Baseten raises $1.5B betting on cheaper open-source AI models

Baseten's $1.5 billion raise signals that enterprise AI spending is pivoting from premium closed models to cheaper open-source alternatives.

Baseten, an AI startup building inference infrastructure for open-source models, is finalizing a $1.5 billion fundraising round at a valuation of up to $13 billion, the latest bet that enterprises will shift AI spending from premium closed models to cheaper alternatives.

"Open-source models are getting very, very good," Tuhin Srivastava, co-founder and chief executive of Baseten, said. "And as open-source gets better, we are growing with it."

The round uses a dual-tiered structure, with some investors participating at an $11 billion valuation and others at $13 billion, according to the company. Altimeter Capital, Conviction, Spark Capital, Sands Capital and Wellington Management are co-leading the investment — Wellington's first foray into AI inference. Baseten's software layer sits atop computing capacity sourced from 20 cloud providers, giving customers the infrastructure to run, optimize and train open-source models without managing hardware.

The bet reflects a broader market shift. The quality gap between open-source and closed-source models has collapsed from two years in 2023 to mere weeks on key engineering benchmarks today, according to independent testing. DeepSeek-V4, a 1.6 trillion-parameter open model, costs about 87 cents per million output tokens — roughly one-thirtieth of frontier pricing from OpenAI and Anthropic. If enterprises redirect even a fraction of their AI spend to open-source alternatives, the revenue projections underpinning the $200 billion-plus data center buildout could face serious pressure.

The Inference Layer Becomes a Business

Baseten is part of a growing ecosystem of startups capitalizing on the inference boom — the process by which AI models use computing power to respond to queries. Cerebras, which designed chips specifically for inference, went public in May and now commands a nearly $50 billion market capitalization. Fireworks AI raised funds in October at a $4 billion valuation, and Factory, a startup building autonomous coding agents, reached $1.5 billion in April.
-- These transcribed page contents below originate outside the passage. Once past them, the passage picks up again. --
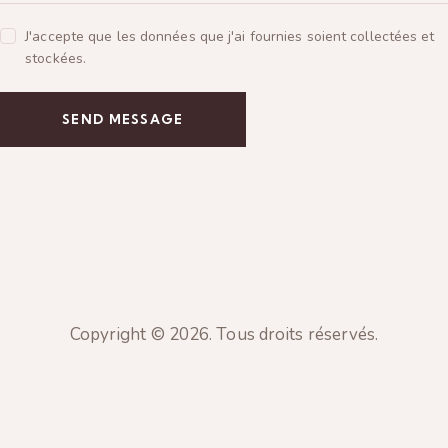
J'accepte que les données que j'ai fournies soient collectées et
stockées.
SEND MESSAGE
Copyright © 2026. Tous droits réservés.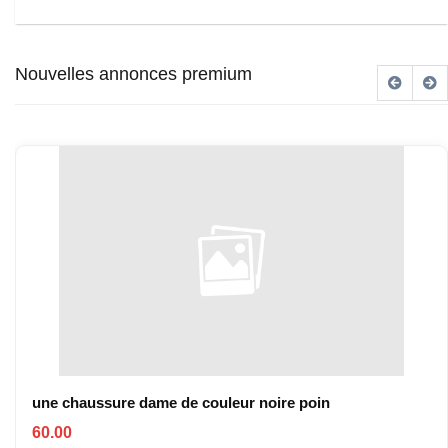
Nouvelles annonces premium
une chaussure dame de couleur noire poin
60.00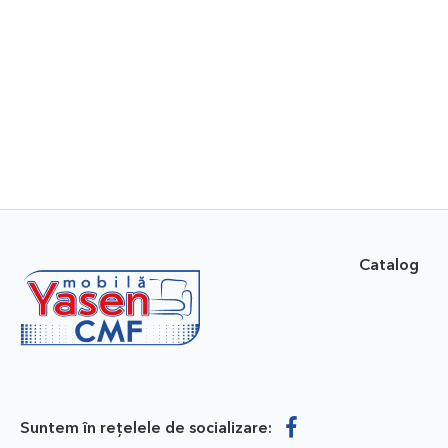
Catalog
Suntem în rețelele de socializare: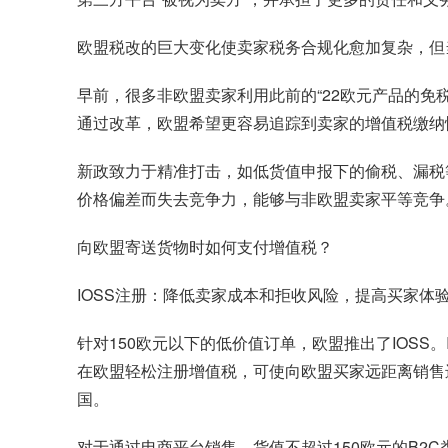
欧盟税改的巨大变化使卖家税务合规化愈加复杂，但
早前，很多非欧盟卖家利用此前的“22欧元产品的免
通过改革，欧盟希望更容易追踪到卖家的增值税缴纳
新政致力于精准打击，如低货值申报下的偷税、漏税
价格偏差而失去竞争力，能够与非欧盟卖家平等竞争
向欧盟寄送货物时如何支付增值税？
IOSS注册：降低卖家成本和拒收风险，提高买家体
针对150欧元以下的低价值订单，欧盟推出了IOSS。I
在欧盟轻松注册增值税，可使向欧盟买家远距离销售
国。
对于通过电商平台销售，货值不超过150欧元的B2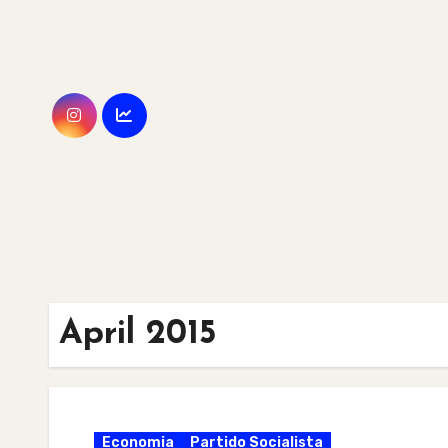
Skip
to
content
April 2015
Economia
Partido Socialista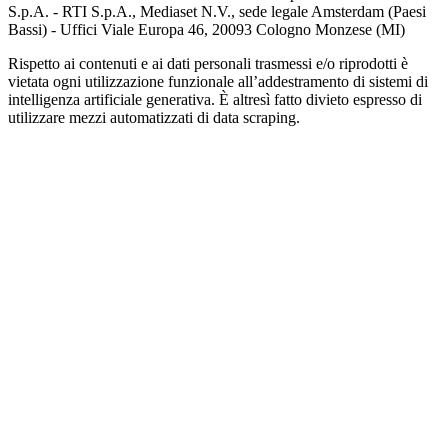
S.p.A. - RTI S.p.A., Mediaset N.V., sede legale Amsterdam (Paesi
Bassi) - Uffici Viale Europa 46, 20093 Cologno Monzese (MI)
Rispetto ai contenuti e ai dati personali trasmessi e/o riprodotti è
vietata ogni utilizzazione funzionale all’addestramento di sistemi di
intelligenza artificiale generativa. È altresì fatto divieto espresso di
utilizzare mezzi automatizzati di data scraping.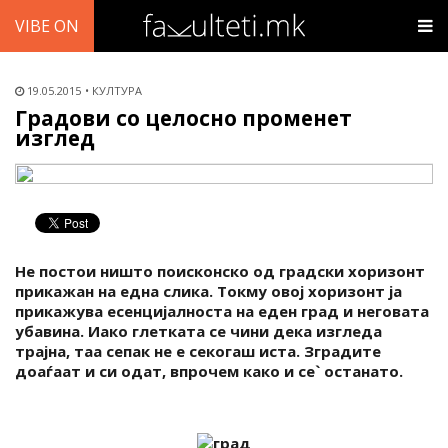
VIBE ON
19.05.2015
КУЛТУРА
Градови со целосно променет
изглед
Не постои ништо поисконско од градски хоризонт
прикажан на една слика. Токму овој хоризонт ја
прикажува есенцијалноста на еден град и неговата
убавина. Иако глетката се чини дека изгледа
трајна, таа сепак не е секогаш иста. Зградите
доаѓаат и си одат, впрочем како и се` останато.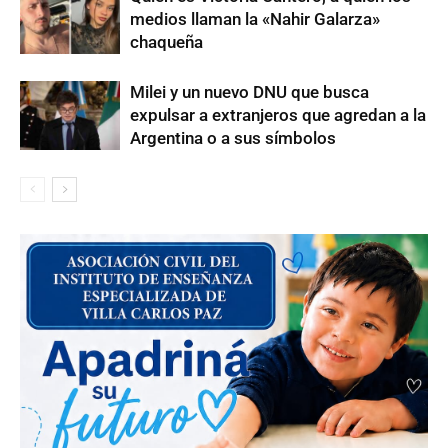
medios llaman la «Nahir Galarza»
chaqueña
Milei y un nuevo DNU que busca
expulsar a extranjeros que agredan a la
Argentina o a sus símbolos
The economics are driving adoption. One Baseten customer told Srivastava it performed a specific task at 30 percent of the cost required by a closed-source model. Most of Baseten's customers use a mix of open and closed models, tapping frontier systems only for tasks requiring the absolute best performance while routing routine workloads to cheaper alternatives.

"Open-source models are always a handful of months behind the frontier models, but they can serve a lot of use cases while saving some share of token usage for the absolute best," Oz Nur, an investor at Wellington Management, said.
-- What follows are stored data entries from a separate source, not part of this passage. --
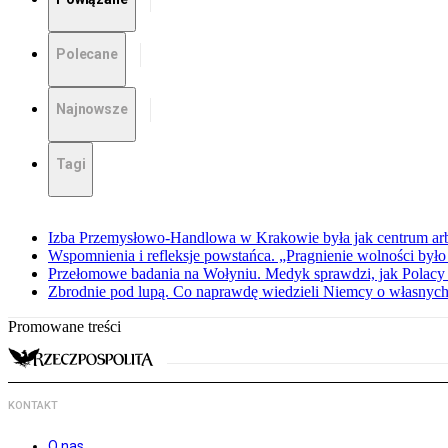
Polecane
Najnowsze
Tagi
Izba Przemysłowo-Handlowa w Krakowie była jak centrum arbit
Wspomnienia i refleksje powstańca. „Pragnienie wolności było 
Przełomowe badania na Wołyniu. Medyk sprawdzi, jak Polacy 
Zbrodnie pod lupą. Co naprawdę wiedzieli Niemcy o własnych
Promowane treści
KONTAKT
O nas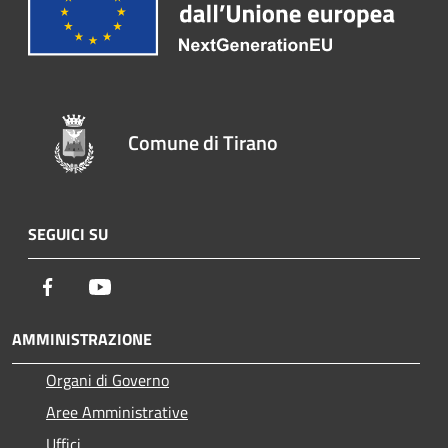
Comune di Tirano
SEGUICI SU
Facebook
Youtube
AMMINISTRAZIONE
Organi di Governo
Aree Amministrative
Uffici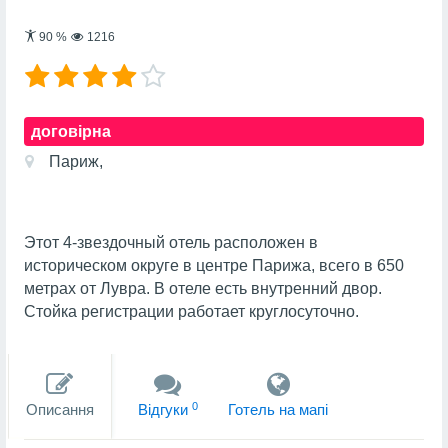
90
%
1216
договірна
Париж,
Этот 4-звездочный отель расположен в
историческом округе в центре Парижа, всего в 650
метрах от Лувра. В отеле есть внутренний двор.
Стойка регистрации работает круглосуточно.
0
Описання
Вiдгуки
Готель на мапi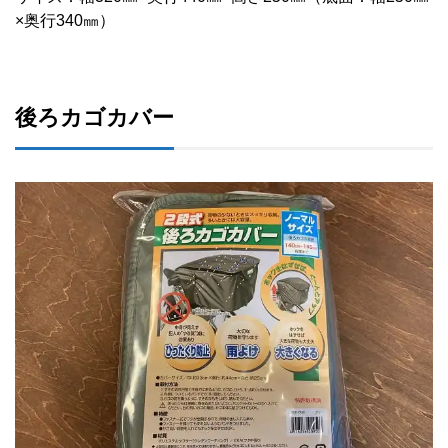
×奥行340㎜）
後ろカゴカバー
China's Open-Source Offensive

The most popular open-source models today come from Chinese labs. DeepSeek's V4 series and Z.ai's GLM-5.2 have posted benchmark scores that rival or exceed leading American models on engineering tasks. GLM-5.2 scored 81.0 on Terminal-Bench 2.1, up from 62 for the prior version released weeks earlier. It carries a one million-token context window and costs roughly one-sixth of leading American closed models per token.

U.S. companies are trying to catch up. Nvidia recently launched Nemotron, a family of open-source models, while Meta continues to develop its Llama series. But Chinese labs are iterating faster — GLM moved from version 5.0 to 5.2 in four months, with each release trained on domestic silicon.

The Investor Calculus

For investors, the math is straightforward. The cost of a GPT-4 class output fell from about $20 per million tokens in late 2022 to roughly 40 cents today — a near-thousandfold decline. That deflation paused this year due to memory shortages, but new fab capacity coming online could resume the trend. Meanwhile, Nvidia's DGX Spark, a $4,700 desktop machine with 128 gigabytes of unified memory, can now run models up to 200 billion parameters locally.

If frontier-grade open models run on affordable local hardware, the centralized inference demand that justifies five-year depreciation schedules on data center GPUs may grow slower than expected. Michael Burry has flagged roughly $176 billion in understated depreciation across the industry through 2028, and roughly half of U.S. data center projects planned for 2026 already face delay or cancellation.

Baseten's customers include Cursor, Mercor and OpenEvidence. The Information earlier reported on the fundraising.

This article is for informational purposes only and does not constitute investment advice.